Life with even a few inches of snow is just that much harder, roads slick and clunky boots required (which track mud and snow into the plant and make the freshly waxed office floors and slick concrete halls treacherous), bottom inch of pants perpetually wet, thick-gloved fingers fumbling with keys in darkness that is never so complete in the summer. When on full blast, the heater in my truck messes with the reception of the four stations I get here, which really doesn't matter anyway because when it's cold the grommet in my speedometer buzzes so loudly that I can't hear the radio over it, anyway.

And it doesn't matter that the speedometer doesn't work, because last winter the orange plastic needle got brittle in the cold and shattered into a dozen pieces. I'm desperate for the new car (due here by December 17th at the latest, please God) but lamenting bringing it into this cold, cruel world. Still... Sirius®. Bring it on. I'll never have to listen to "Forgotten Oldie Friday" or "Disco Thursday" or "Mark and Bill's Excellent Rock and Roll Adventure" ever, ever again, or suffer through the too-much-talk morning shows on the Utah stations.
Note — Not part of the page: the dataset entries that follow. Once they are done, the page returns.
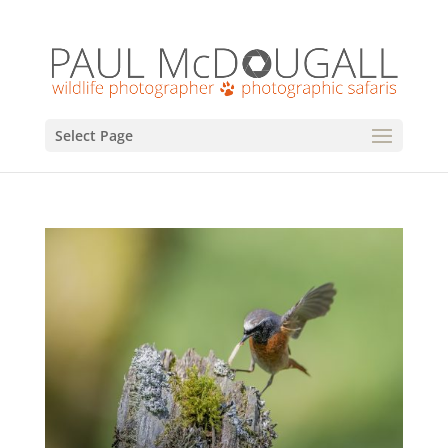
Select Page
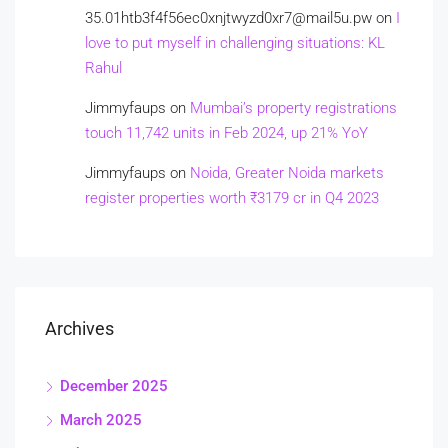
35.01htb3f4f56ec0xnjtwyzd0xr7@mail5u.pw
on
I
love to put myself in challenging situations: KL
Rahul
Jimmyfaups
on
Mumbai’s property registrations
touch 11,742 units in Feb 2024, up 21% YoY
Jimmyfaups
on
Noida, Greater Noida markets
register properties worth ₹3179 cr in Q4 2023
Archives
December 2025
March 2025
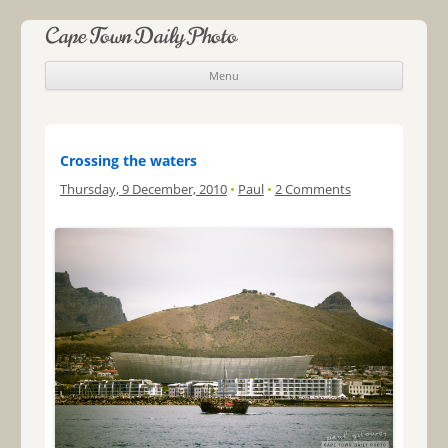
Cape Town Daily Photo
Menu
Skip to content
Crossing the waters
Thursday, 9 December, 2010
•
Paul
•
2 Comments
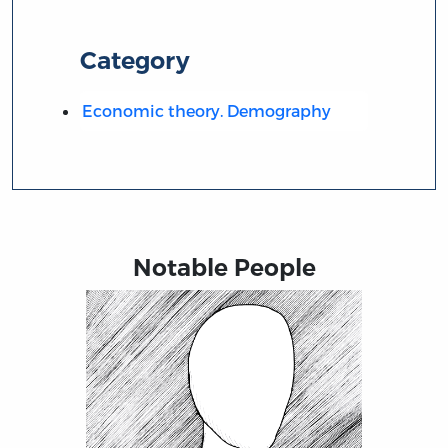
Category
Economic theory. Demography
Notable People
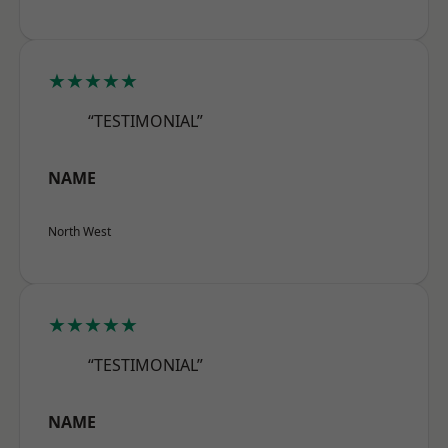
★★★★★
“TESTIMONIAL”
NAME
North West
★★★★★
“TESTIMONIAL”
NAME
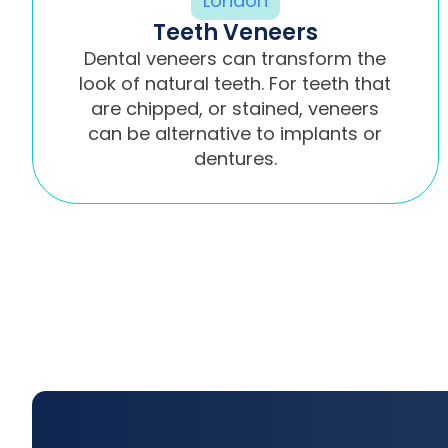
Teeth Veneers
Dental veneers can transform the
look of natural teeth. For teeth that
are chipped, or stained, veneers
can be alternative to implants or
dentures.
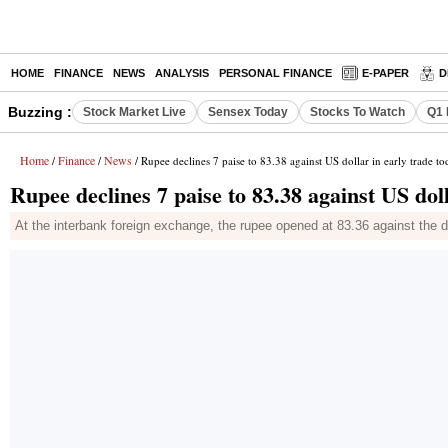
HOME
FINANCE
NEWS
ANALYSIS
PERSONAL FINANCE
E-PAPER
D
Buzzing :
Stock Market Live
Sensex Today
Stocks To Watch
Q1 
Home
Finance
News
/
/
/ Rupee declines 7 paise to 83.38 against US dollar in early trade t
Rupee declines 7 paise to 83.38 against US doll
At the interbank foreign exchange, the rupee opened at 83.36 against the doll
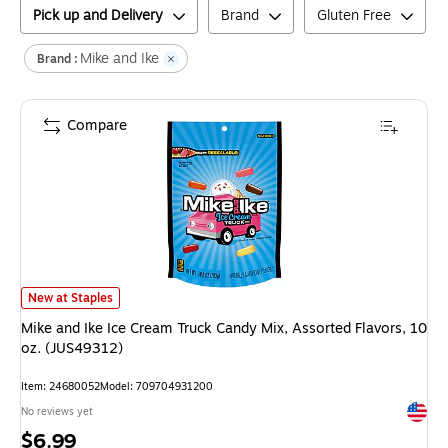
Pick up and Delivery
Brand
Gluten Free
Mike and Ike
Brand :
Compare
Mike and Ike Ice Cream Truck Candy Mix, Assorted Flavors, 10 oz. (JUS4
New at Staples
Mike and Ike Ice Cream Truck Candy Mix, Assorted Flavors, 10
oz. (JUS49312)
Item
:
24680052
Model
:
709704931200
Exited 
No reviews yet
Price
$6.99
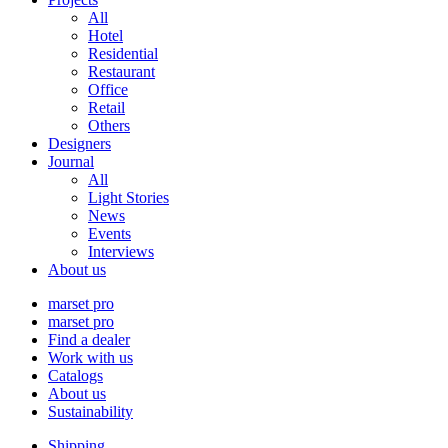
All
Hotel
Residential
Restaurant
Office
Retail
Others
Designers
Journal
All
Light Stories
News
Events
Interviews
About us
marset pro
marset pro
Find a dealer
Work with us
Catalogs
About us
Sustainability
Shipping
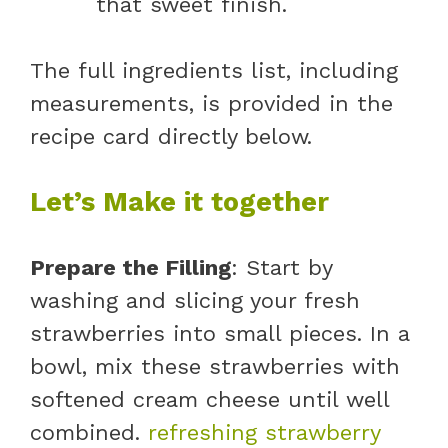
that sweet finish.
The full ingredients list, including
measurements, is provided in the
recipe card directly below.
Let’s Make it together
Prepare the Filling
: Start by
washing and slicing your fresh
strawberries into small pieces. In a
bowl, mix these strawberries with
softened cream cheese until well
combined.
refreshing strawberry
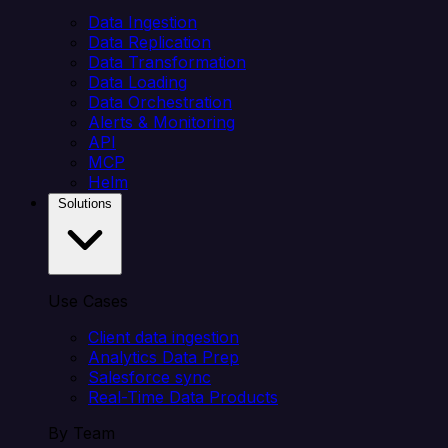
Data Ingestion
Data Replication
Data Transformation
Data Loading
Data Orchestration
Alerts & Monitoring
API
MCP
Helm
Solutions
Use Cases
Client data ingestion
Analytics Data Prep
Salesforce sync
Real-Time Data Products
By Team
I'm glad for December, ready to quickly, efficiently navigate the holidays and get on with 2008. 2007 was extraordinarily good to me, but I can't see, after the last decade, why 2008 shouldn't offer even more in the way of improvements. 2007 was for wrapping up, making things official, confirming, reaffirming. Now it's time to move forward. Preferably at warp speed. Come on, December. Don't dally.